Take for example his most prestigious appointment, secretary of state, yet to be announced. After weeks of fevered speculation, former New York mayor Rudy Giuliani was officially ruled out Friday.

Stay tuned

Hanging by a thread is Mitt Romney, the Republican grandee and former Trump critic invited to dine at a famous society restaurant in New York only to be photographed smiling awkwardly next to a grinning president-elect.

Trump dialled into an NBC breakfast show to say that a final decision was likely next week, throwing Romney a lifeline but quickly talking up the talents of Exxon CEO Rex Tillerson.

Trump is said to want telegenic staff and so former general David Petraeus, Congressman Dana Rohrabacher and ex-Beijing ambassador Jon Huntsman have gone before the cameras to present themselves as articulate alternatives.

After meetings, he tweets his verdicts. "Very impressed!" he wrote of former CIA director Petraeus, still under probation for giving classified material to his mistress.

When decisions are made, many are timed for effect, such retired general James "Mad Dog" Mattis announced as defence secretary during a rally in Ohio.

He drops teasers, telling Iowa that he will announce a homeland security chief -- reportedly retired general John Kelly -- next week.

In other words, stay tuned.

Then there are the eclectic back stories.

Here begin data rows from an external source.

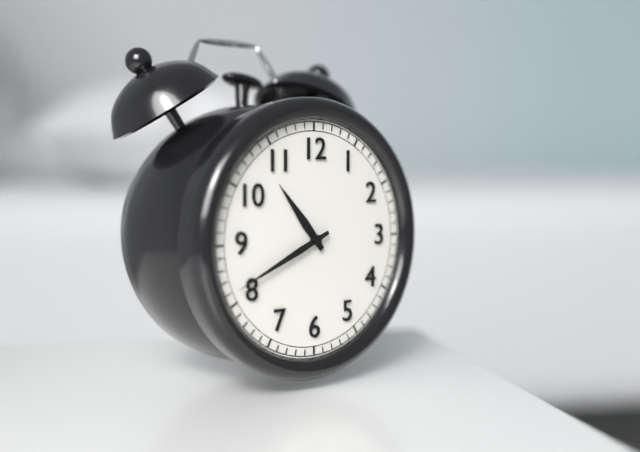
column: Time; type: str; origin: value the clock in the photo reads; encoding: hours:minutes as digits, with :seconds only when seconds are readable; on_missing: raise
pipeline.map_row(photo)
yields 10:41
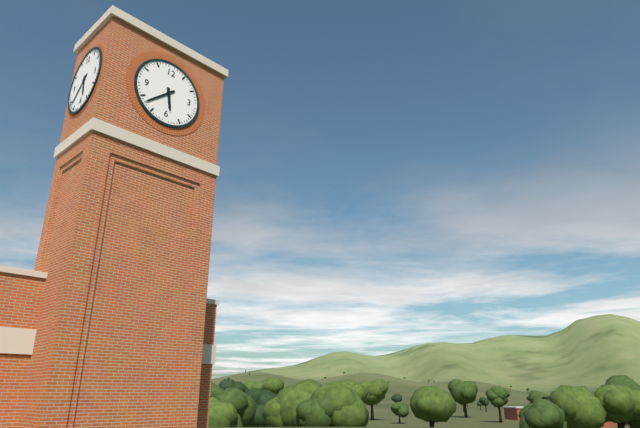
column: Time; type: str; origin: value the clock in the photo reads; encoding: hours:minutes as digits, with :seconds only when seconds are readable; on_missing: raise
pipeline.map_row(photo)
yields 5:38
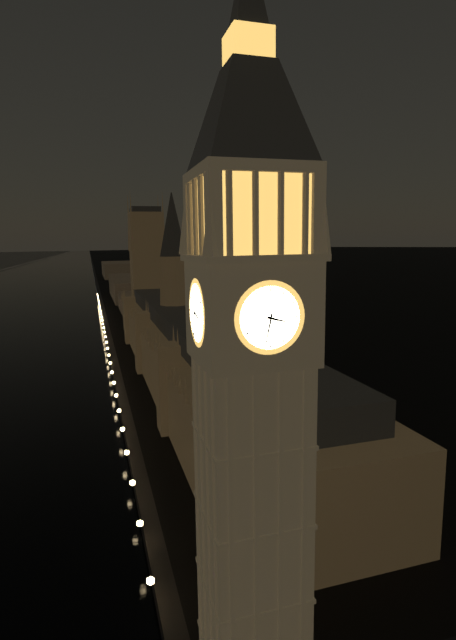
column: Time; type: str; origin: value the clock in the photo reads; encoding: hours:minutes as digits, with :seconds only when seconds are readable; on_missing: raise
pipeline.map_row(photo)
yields 3:32
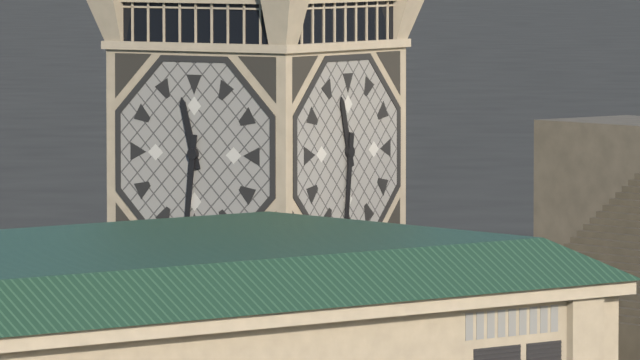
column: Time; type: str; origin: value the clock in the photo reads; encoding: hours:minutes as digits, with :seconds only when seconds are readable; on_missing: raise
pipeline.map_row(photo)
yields 11:31
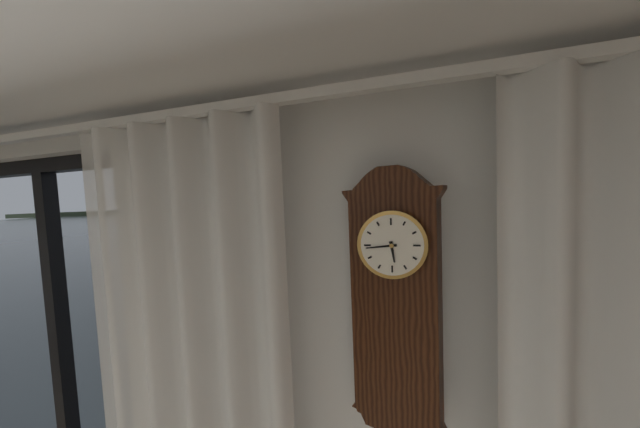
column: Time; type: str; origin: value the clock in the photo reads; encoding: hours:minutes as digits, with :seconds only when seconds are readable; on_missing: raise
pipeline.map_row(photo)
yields 5:44
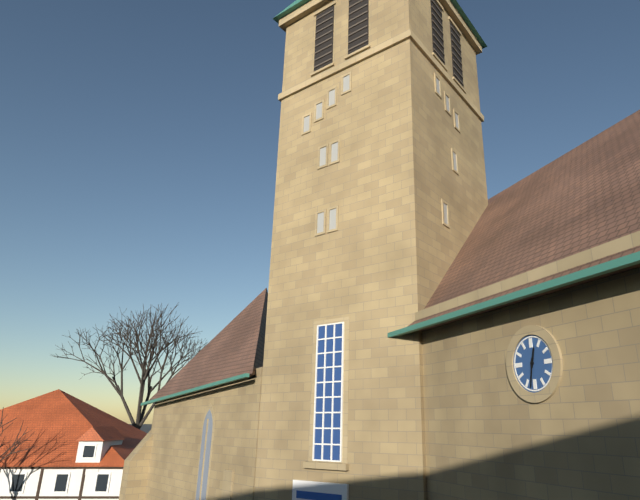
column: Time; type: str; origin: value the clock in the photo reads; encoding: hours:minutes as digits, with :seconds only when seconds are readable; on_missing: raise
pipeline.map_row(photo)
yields 12:32
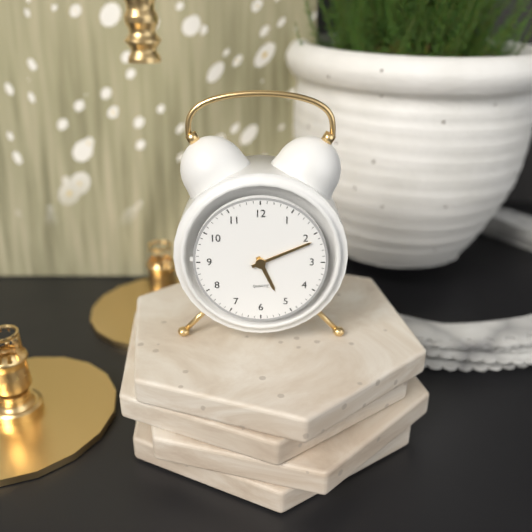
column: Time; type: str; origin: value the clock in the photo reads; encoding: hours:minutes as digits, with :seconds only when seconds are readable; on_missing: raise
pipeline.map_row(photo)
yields 5:11
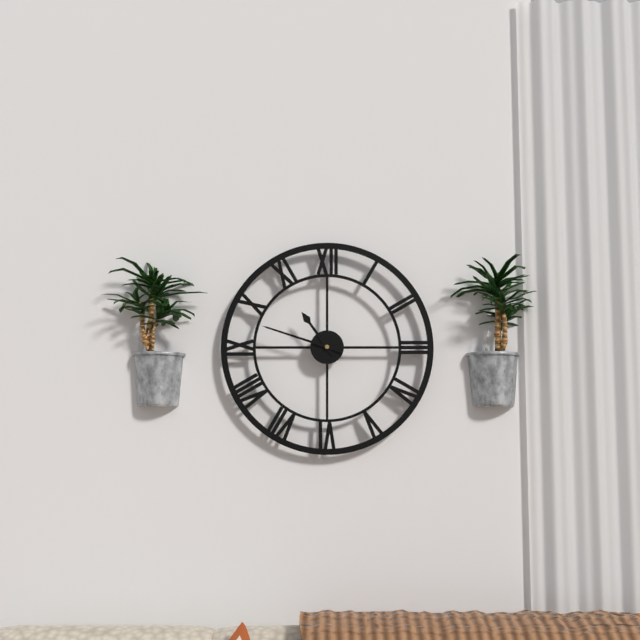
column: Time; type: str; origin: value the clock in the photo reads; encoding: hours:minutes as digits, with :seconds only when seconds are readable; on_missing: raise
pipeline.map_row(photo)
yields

Nine years ago, he shaved the head of the billionaire husband of cabinet nominee Linda McMahon on live television.

McMahon herself is perhaps the only appointee to face a Senate confirmation hearing having been thrown around by wrestlers on television.

Fasten seatbelts

Dom Caristi, a professor at Ball State University, says "The Apprentice" showed Trump "in command, acting very businesslike, making smart business decisions, recognizing the mistakes of others, calling people out for those mistakes."

So, too, has he sought to project the same image in his transition.

He posed as the tough man fighting to save taxpayers' money by calling out Boeing for the "$4 billion" cost of two new Air Force One jets, saying that the aerospace company had to bring the price down.

The tweet followed veiled criticism from Boeing about the incoming administration and the company's share price fell -- but reports since claim the company is donating $1 million to the inauguration.

Trump also boasted of taking on air conditioning company Carrier to save jobs that would others have left Indiana for Mexico.

But when a union leader took issue with Trump's claim that 1,100 jobs had been rescued -- saying only 800 had been earmarked to move -- he tweeted out at the leader, exposing him to a furious backlash.

Even his decision to stay on as executive producer of "The Celebrity Apprentice" -- regardless of the potential conflict of interest -- has blurred the lines between reality TV and the business of government.

"We have yet to see what this presidency is going to look like. That's part of his goal to keep us off balance," said Jeff Morosoff, media studies and public relations professor at Hofstra University.

"I think we need to fasten our seatbelts for one long roller coaster ride."